Odron called on all local government units (LGUs) and entities to make sure their program does not violate human rights.

“The CHR is hopeful that the national government, including the LGUs, will continue to re-examine its anti-drugs campaign and adopt a strategic and comprehensive, but human rights-based approach,” he said.

Rupinta said he will hold a meeting with those not included in the drug-free list on Saturday to explain to them the program.

“I will let them understand why. I’m hoping that later on, they too will do their part so they will also get those drug-free signages,” he said.

For those who would get the “drug-free” signages, Rupinta advised them not to be complacent.

“If I find out that they will be involved in illegal drugs, I will remove the signages from their homes,” he said.

‘Long process’

Rupinta explained it took them a month to come up with the list of families who would receive the “drug-free” signages.

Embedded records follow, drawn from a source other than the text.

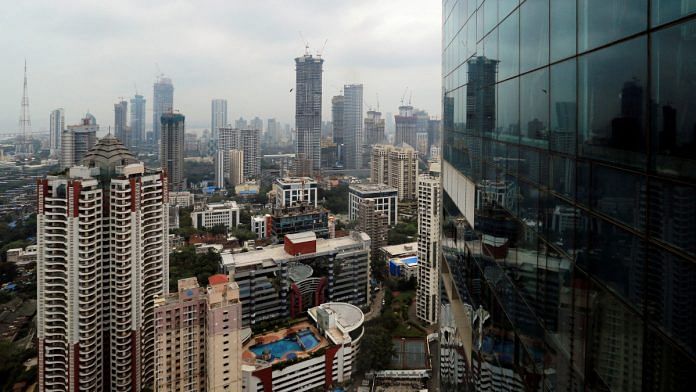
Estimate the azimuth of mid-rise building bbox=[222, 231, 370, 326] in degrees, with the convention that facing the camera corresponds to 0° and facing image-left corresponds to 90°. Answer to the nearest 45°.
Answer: approximately 0°

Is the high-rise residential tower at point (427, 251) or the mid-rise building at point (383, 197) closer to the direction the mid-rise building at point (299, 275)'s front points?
the high-rise residential tower

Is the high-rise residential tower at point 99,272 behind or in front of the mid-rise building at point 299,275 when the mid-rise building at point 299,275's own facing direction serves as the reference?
in front

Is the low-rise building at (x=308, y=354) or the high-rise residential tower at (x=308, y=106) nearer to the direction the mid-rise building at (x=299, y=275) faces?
the low-rise building

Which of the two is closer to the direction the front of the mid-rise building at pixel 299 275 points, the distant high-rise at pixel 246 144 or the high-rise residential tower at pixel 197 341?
the high-rise residential tower

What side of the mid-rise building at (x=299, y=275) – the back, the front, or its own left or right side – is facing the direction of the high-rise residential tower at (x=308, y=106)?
back

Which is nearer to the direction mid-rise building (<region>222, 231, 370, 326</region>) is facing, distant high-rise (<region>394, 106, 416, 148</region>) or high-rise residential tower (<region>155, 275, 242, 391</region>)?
the high-rise residential tower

“It’s a long process, so to speak,” he said.

Before carrying out the program, Rupinta said he sent letters to Cebu City Mayor Tomas Osmeña and PDEA-7 to inform them about it. But there has been no response from the mayor and PDEA-7, he said.

“I simply informed them. But I don’t have to wait for their response,” he said. “What I am doing is to prove that I am serious in the campaign against illegal drugs. I am not a drug protector as what some people try to portray me.”

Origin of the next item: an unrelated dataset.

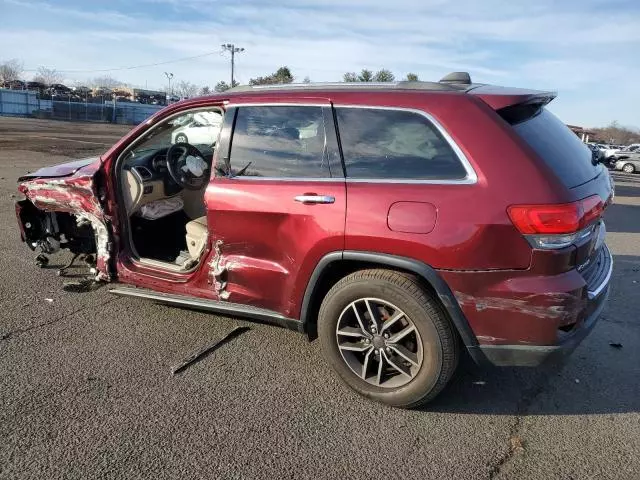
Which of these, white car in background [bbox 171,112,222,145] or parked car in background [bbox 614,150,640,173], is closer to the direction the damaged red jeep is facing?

Rupinta and seven barangay councilors served a six-month preventive suspension from February to July 2017 on the order of the Office of the Ombudsman. The issue stemmed from a complaint filed by PDEA-7 against the barangay’s officials for allegedly failing to carry out their task in maintaining public order and safety within the barangay.

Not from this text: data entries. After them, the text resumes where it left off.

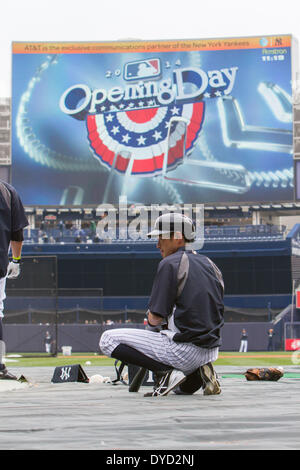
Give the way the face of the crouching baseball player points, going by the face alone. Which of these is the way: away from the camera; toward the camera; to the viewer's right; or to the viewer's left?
to the viewer's left

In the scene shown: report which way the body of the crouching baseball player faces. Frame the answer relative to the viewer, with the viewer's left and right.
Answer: facing away from the viewer and to the left of the viewer

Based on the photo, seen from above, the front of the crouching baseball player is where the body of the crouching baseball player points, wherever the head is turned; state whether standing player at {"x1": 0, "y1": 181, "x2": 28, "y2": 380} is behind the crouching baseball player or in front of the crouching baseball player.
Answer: in front
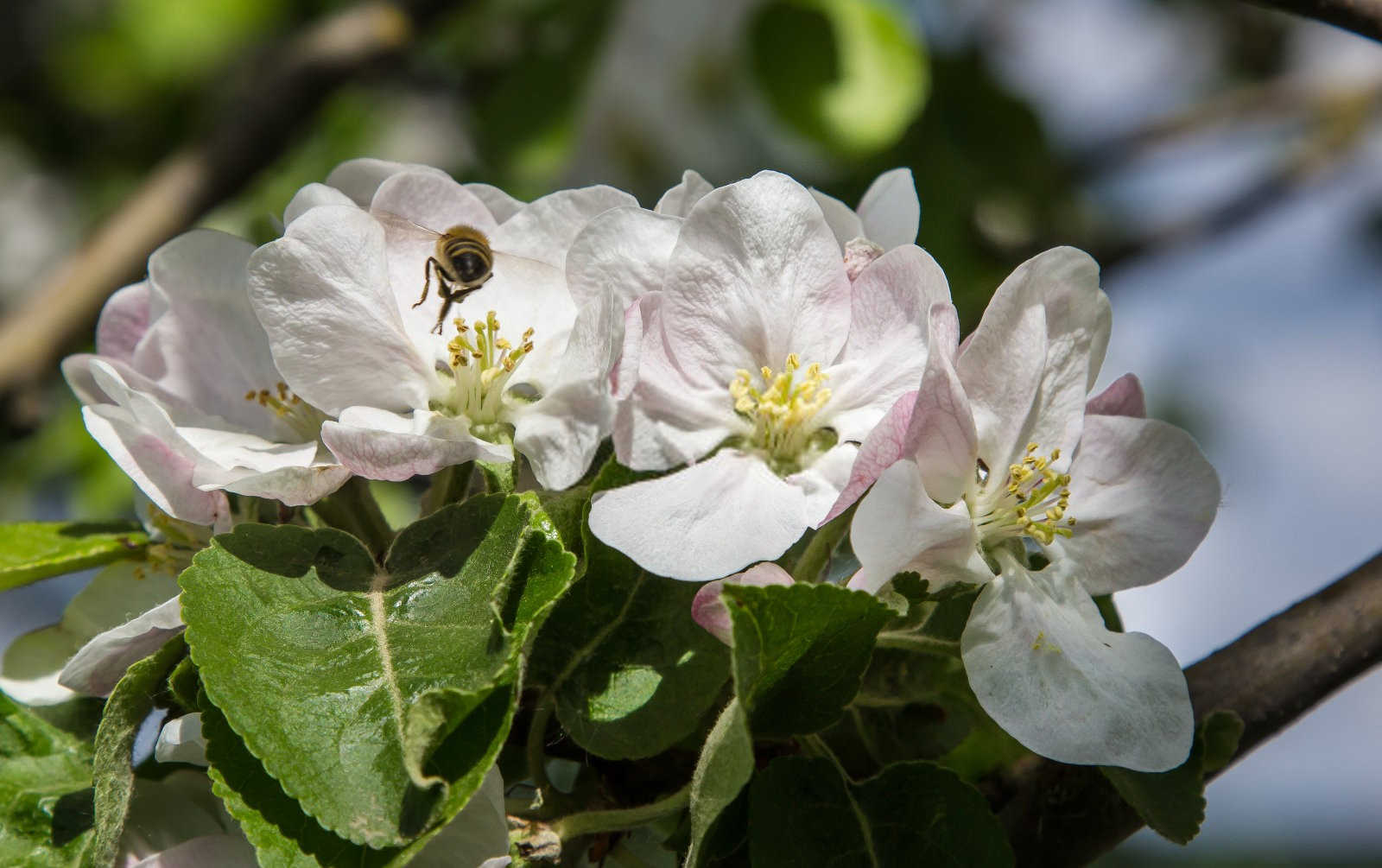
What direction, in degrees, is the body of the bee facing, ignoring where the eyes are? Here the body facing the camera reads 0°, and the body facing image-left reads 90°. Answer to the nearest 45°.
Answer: approximately 180°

The issue involved an anti-drug operation by PDEA-7 agents in the barangay on Nov. 6, 2016. They waited for two hours, but no elected public official from the village arrived to assist the anti-narcotics team that raided the drug dens allegedly operated by Richard “Tata” Cañete and Josephine Cuyno Cañete in Sitio Bato, Barangay Ermita.

Belen Busque, one of the residents of Barangay Ermita who received the drug-free signage on Thursday, said they were happy with the recent anti-drugs program of the village.

“Nalipay gyud ko. Maayo ni aron makita sa uban kon kinsa gyud ang wala na-involve sa illegal drugs (I am happy with this program. At least people will know those who are not involved in illegal drugs),” the 52-year-old mother told reporters in an interview.

No consultation

PDEA-7 spokesperson Earl Rallos said Rupinta had informed them about his anti-drug program in Barangay Ermita.

“He wanted those with drug-free posters to personally convince others to stay away from illegal drugs,” he told CDN. “We don’t have any problem with this program. But we just want to know how they came up with the list of drug-free families,” he added.

Rallos said Barangay Ermita officials did not consult PDEA-7 as to who were those involved in illegal drugs in the village. PDEA-7, he said, would continue to go after residents of Barangay Ermita who were into illegal drugs.

“Those drug-free tarpaulins are not a guarantee that we won’t go after them. Our monitoring continues. Even if they have those tarpaulins, we will still arrest them if they are involved in illegal drugs,” Rallos explained.

“At present, Barangay Ermita is one of the hot spots for illegal drugs in Cebu City,” he added.

Chief Insp. Jacinto Mandal Jr., chief of the Carbon Police Station which has jurisdiction over Barangay Ermita, said they were informed by Rupinta about their anti-drug program in the village.

But the police’s sole role in the posting of drug-free tarpaulins in the village were just to secure the local officials and to continue monitoring all the households.

“We can’t be a hundred percent certain that those with drug-free signages are not involved in illegal drugs. We need to continue monitoring,” Mandal told CDN.

Mandal called on the people to help them in the fight against illegal drugs. “There will be no letup in our campaign against illegal drugs. But we need the cooperation of the people,” he said.